Let's start with a simple idea for an interactive animation. Say you want to have an arrow that always points at the cursor on the screen. Sounds like a job for trig! Hopefully you remember SOHCAHTOA
from high school, where you use the length of two sides of a triangle to compute the sine, cosine, or tangent of an angle. In this case, we know the adjacent and opposite sides of a triangle! We know the location of our arrow, and we can use JavaScript to figure out where our cursor is in relation to it. The opposite and adjacent sides of the triangle are the difference in x and y, or dx
and dy
if you want to use the fancy calculus terms.
You can see this in action in the above Codepen. If you look at the JavaScript, you'll see that I also need to make transform the result of the touchmove
and mousemove
events because the origin of the animation element is not the same as the origin of the page.
Now we have our triangle ready to go, so we can rotate the pointer. We remembered our SOHCAHTOA
, so we can get the tangent of the angle with our dy
and dx
. BUT - we don't want the tangent of the angle! We want the angle itself. In order to get that, we need the arctangent function, which means the inverse of the tangent.

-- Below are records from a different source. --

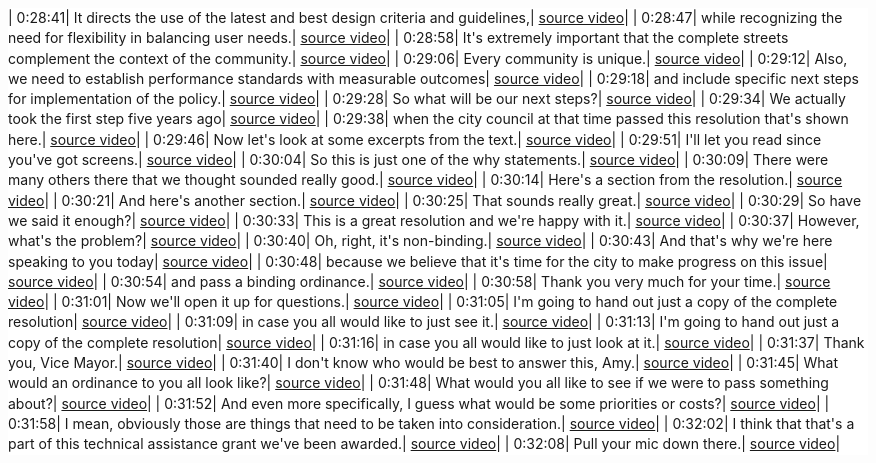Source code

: | 0:28:41| It directs the use of the latest and best design criteria and guidelines,| [source video](https://archive.org/details/citycouncilwsr3877140227?start=1721)|
| 0:28:47| while recognizing the need for flexibility in balancing user needs.| [source video](https://archive.org/details/citycouncilwsr3877140227?start=1727)|
| 0:28:58| It's extremely important that the complete streets complement the context of the community.| [source video](https://archive.org/details/citycouncilwsr3877140227?start=1738)|
| 0:29:06| Every community is unique.| [source video](https://archive.org/details/citycouncilwsr3877140227?start=1746)|
| 0:29:12| Also, we need to establish performance standards with measurable outcomes| [source video](https://archive.org/details/citycouncilwsr3877140227?start=1752)|
| 0:29:18| and include specific next steps for implementation of the policy.| [source video](https://archive.org/details/citycouncilwsr3877140227?start=1758)|
| 0:29:28| So what will be our next steps?| [source video](https://archive.org/details/citycouncilwsr3877140227?start=1768)|
| 0:29:34| We actually took the first step five years ago| [source video](https://archive.org/details/citycouncilwsr3877140227?start=1774)|
| 0:29:38| when the city council at that time passed this resolution that's shown here.| [source video](https://archive.org/details/citycouncilwsr3877140227?start=1778)|
| 0:29:46| Now let's look at some excerpts from the text.| [source video](https://archive.org/details/citycouncilwsr3877140227?start=1786)|
| 0:29:51| I'll let you read since you've got screens.| [source video](https://archive.org/details/citycouncilwsr3877140227?start=1791)|
| 0:30:04| So this is just one of the why statements.| [source video](https://archive.org/details/citycouncilwsr3877140227?start=1804)|
| 0:30:09| There were many others there that we thought sounded really good.| [source video](https://archive.org/details/citycouncilwsr3877140227?start=1809)|
| 0:30:14| Here's a section from the resolution.| [source video](https://archive.org/details/citycouncilwsr3877140227?start=1814)|
| 0:30:21| And here's another section.| [source video](https://archive.org/details/citycouncilwsr3877140227?start=1821)|
| 0:30:25| That sounds really great.| [source video](https://archive.org/details/citycouncilwsr3877140227?start=1825)|
| 0:30:29| So have we said it enough?| [source video](https://archive.org/details/citycouncilwsr3877140227?start=1829)|
| 0:30:33| This is a great resolution and we're happy with it.| [source video](https://archive.org/details/citycouncilwsr3877140227?start=1833)|
| 0:30:37| However, what's the problem?| [source video](https://archive.org/details/citycouncilwsr3877140227?start=1837)|
| 0:30:40| Oh, right, it's non-binding.| [source video](https://archive.org/details/citycouncilwsr3877140227?start=1840)|
| 0:30:43| And that's why we're here speaking to you today| [source video](https://archive.org/details/citycouncilwsr3877140227?start=1843)|
| 0:30:48| because we believe that it's time for the city to make progress on this issue| [source video](https://archive.org/details/citycouncilwsr3877140227?start=1848)|
| 0:30:54| and pass a binding ordinance.| [source video](https://archive.org/details/citycouncilwsr3877140227?start=1854)|
| 0:30:58| Thank you very much for your time.| [source video](https://archive.org/details/citycouncilwsr3877140227?start=1858)|
| 0:31:01| Now we'll open it up for questions.| [source video](https://archive.org/details/citycouncilwsr3877140227?start=1861)|
| 0:31:05| I'm going to hand out just a copy of the complete resolution| [source video](https://archive.org/details/citycouncilwsr3877140227?start=1865)|
| 0:31:09| in case you all would like to just see it.| [source video](https://archive.org/details/citycouncilwsr3877140227?start=1869)|
| 0:31:13| I'm going to hand out just a copy of the complete resolution| [source video](https://archive.org/details/citycouncilwsr3877140227?start=1873)|
| 0:31:16| in case you all would like to just look at it.| [source video](https://archive.org/details/citycouncilwsr3877140227?start=1876)|
| 0:31:37| Thank you, Vice Mayor.| [source video](https://archive.org/details/citycouncilwsr3877140227?start=1897)|
| 0:31:40| I don't know who would be best to answer this, Amy.| [source video](https://archive.org/details/citycouncilwsr3877140227?start=1900)|
| 0:31:45| What would an ordinance to you all look like?| [source video](https://archive.org/details/citycouncilwsr3877140227?start=1905)|
| 0:31:48| What would you all like to see if we were to pass something about?| [source video](https://archive.org/details/citycouncilwsr3877140227?start=1908)|
| 0:31:52| And even more specifically, I guess what would be some priorities or costs?| [source video](https://archive.org/details/citycouncilwsr3877140227?start=1912)|
| 0:31:58| I mean, obviously those are things that need to be taken into consideration.| [source video](https://archive.org/details/citycouncilwsr3877140227?start=1918)|
| 0:32:02| I think that that's a part of this technical assistance grant we've been awarded.| [source video](https://archive.org/details/citycouncilwsr3877140227?start=1922)|
| 0:32:08| Pull your mic down there.| [source video](https://archive.org/details/citycouncilwsr3877140227?start=1928)|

In Javascript, you need to use the Math.atan2
function to calculate the angle. If you use Math.atan, it will lead to much heartache. Just try it.
That gives us the angle and we converted it to degrees, so we're done, right? WRONG. If you look carefully at the value for the angle in that Codepen, when we're right above the pointer it's telling us the angle is -90 degrees. You would expect that in that location, the pointer shouldn't be rotated at all. There's two different ways we could fix this. One, we could redraw our pointer so it usually points to the right. Or two, we could offset the angle. Let's do option two because adjusting angles is something that comes up a lot depending on the assets you make or receive from a designer. This is pretty easy to fix by adding a constant 90 degrees to whatever the computed angle is. Then we us CSS to rotate our triangle, and we're done!
TADA! Perfect. This concept comes in handy for simulating two objects bouncing off one another, and my favorite - creepy moving eyes.